▸ REQUISITOS DO EXERCÍCIO
1 - Reproduza sem alterações uma parte do texto sobre a condenação por roubo, começando nas palavras "Com base nesse" e parando depois de "o regime inicial fechado.".
2 - Por favor, continue o texto sobre a condenação por roubo a partir do ponto em que ele termina.

▸ TRECHO DA PÁGINA
------------------------------------------------
Com base nesse entendimento, a 16ª Câmara de Direito Criminal do Tribunal de Justiça de São Paulo confirmou a condenação de um homem acusado por roubo majorado pelo emprego de faca. A pena foi fixada, em segundo grau, em 7 anos, 3 meses e 3 dias de reclusão, mantido o regime inicial fechado.

A defesa contestou, entre outros, a retirada do réu da sala virtual da audiência durante a oitiva da vítima, que pediu para ser depor sem a presença do acusado. A defesa pediu que a imagem fosse desligada, mas mantendo o áudio do depoimento para o réu acompanhar, o que foi negado pelo juízo de origem. Para o relator, desembargador Marcos Alexandre Coelho Zilli, não houve ilegalidade na decisão.

De acordo com o magistrado, a questão envolve conflitos de interesses diferentes: "De um lado, o resguardo da esfera de dignidade da vítima e da eficaz atuação persecutória, manifestada pelo desenvolvimento de atividade instrutória propícia para uma acurada reconstrução processual dos fatos; de outro, a garantia da ampla defesa, manifestada pelo direito de presença do acusado aos atos e termos do processo e de sua participação na atividade instrutória".
------------------------------------------------
▸ SEÇÃO DE DADOS
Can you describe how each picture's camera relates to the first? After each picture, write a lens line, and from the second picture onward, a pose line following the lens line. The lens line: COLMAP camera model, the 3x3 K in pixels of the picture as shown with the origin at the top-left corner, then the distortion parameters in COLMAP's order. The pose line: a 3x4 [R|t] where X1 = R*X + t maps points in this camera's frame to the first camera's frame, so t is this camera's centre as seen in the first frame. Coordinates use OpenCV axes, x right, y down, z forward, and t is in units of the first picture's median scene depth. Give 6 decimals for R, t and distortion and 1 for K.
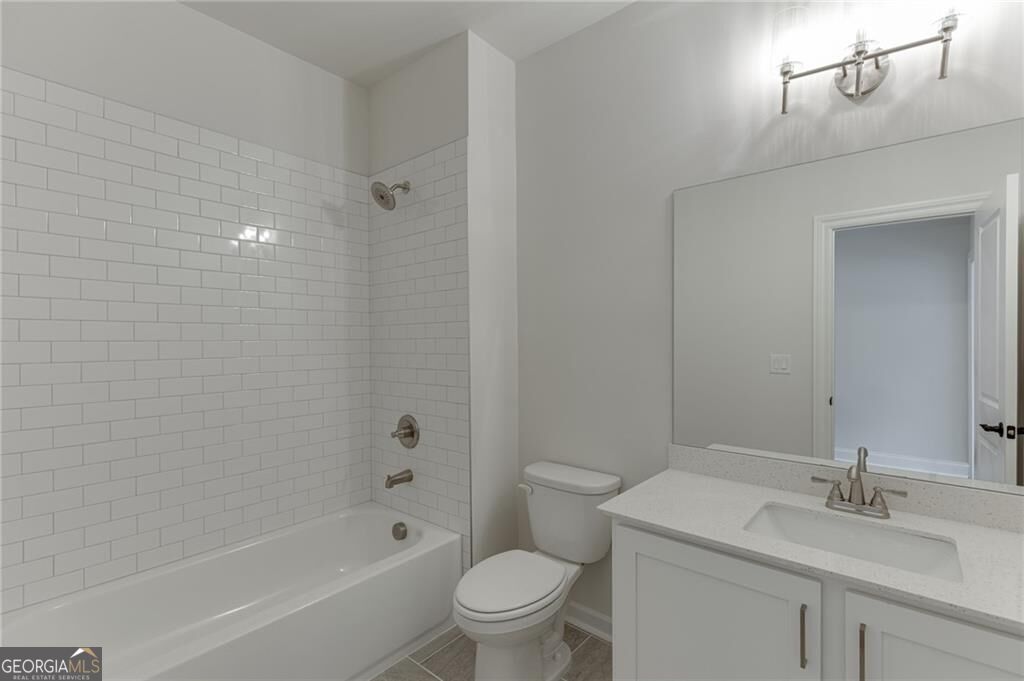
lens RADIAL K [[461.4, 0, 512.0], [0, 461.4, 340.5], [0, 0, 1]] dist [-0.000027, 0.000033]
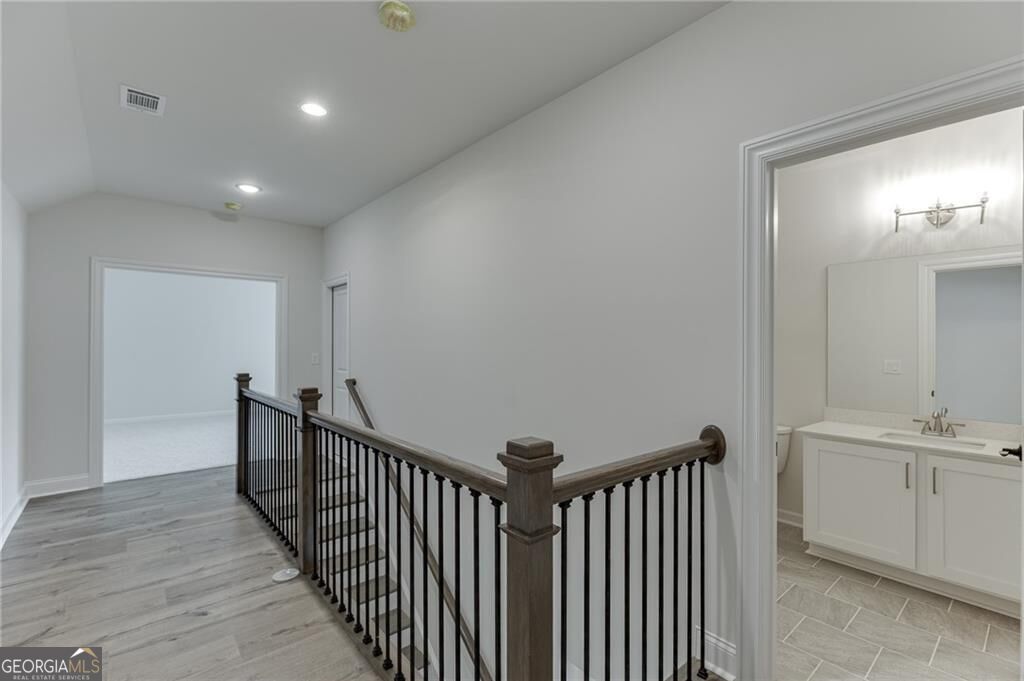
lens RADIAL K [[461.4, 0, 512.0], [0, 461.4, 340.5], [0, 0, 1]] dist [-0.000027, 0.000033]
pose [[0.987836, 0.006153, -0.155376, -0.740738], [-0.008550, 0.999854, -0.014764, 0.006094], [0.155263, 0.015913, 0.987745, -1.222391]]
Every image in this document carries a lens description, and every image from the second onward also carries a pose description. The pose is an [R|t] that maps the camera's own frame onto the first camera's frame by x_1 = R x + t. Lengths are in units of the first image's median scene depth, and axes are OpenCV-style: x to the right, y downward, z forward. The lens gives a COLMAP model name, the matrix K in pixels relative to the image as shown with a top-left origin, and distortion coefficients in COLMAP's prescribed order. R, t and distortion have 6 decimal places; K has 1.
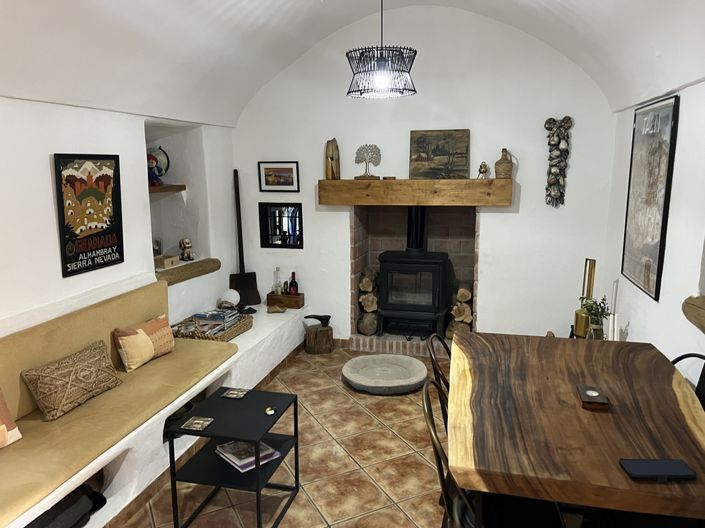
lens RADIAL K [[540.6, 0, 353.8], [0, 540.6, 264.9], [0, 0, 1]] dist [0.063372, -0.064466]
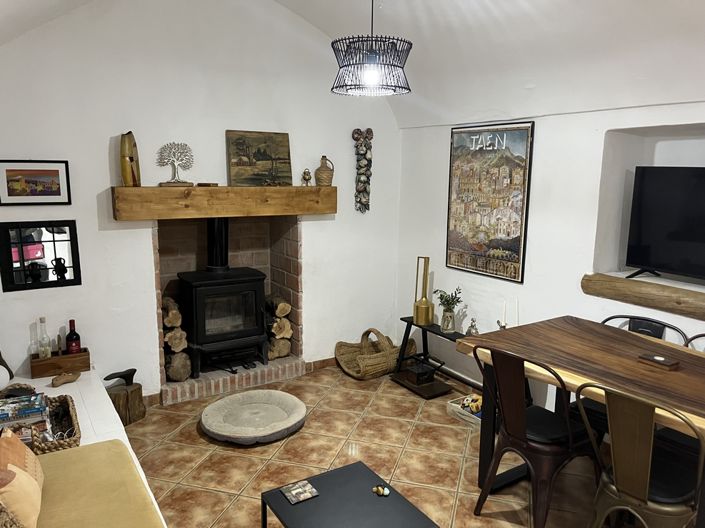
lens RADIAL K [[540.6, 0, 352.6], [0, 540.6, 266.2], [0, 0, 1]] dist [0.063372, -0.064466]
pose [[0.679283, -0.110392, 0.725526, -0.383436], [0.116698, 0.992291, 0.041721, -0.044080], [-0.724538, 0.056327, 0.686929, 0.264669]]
------------------------------------------------
▸ RESPOSTAS DAS TAREFAS
1 -
Com base nesse entendimento, a 16ª Câmara de Direito Criminal do Tribunal de Justiça de São Paulo confirmou a condenação de um homem acusado por roubo majorado pelo emprego de faca. A pena foi fixada, em segundo grau, em 7 anos, 3 meses e 3 dias de reclusão, mantido o regime inicial fechado.

2 -
Ele disse que a nova redação do artigo 217 do Código de Processo Penal buscou garantir a efetividade do exercício da autodefesa quando a vítima demonstrar temor, humilhação ou constrangimento de depor na presença do acusado. Porém, prosseguiu o relator, o dispositivo não foi elaborado para uma realidade de predomínio das audiências virtuais, como tem acontecido em decorrência da pandemia da Covid-19.

"O cenário transformou-se rápida e radicalmente. A imersão das atividades judiciárias no modo telepresencial foi compulsória diante das medidas de isolamento impostas para o enfrentamento da pandemia da Covid-19. Impôs-se, em caráter urgente, uma nova realidade de realização de atos processuais para os quais não havia, como ainda não há, regulamentação processual adequada", afirmou.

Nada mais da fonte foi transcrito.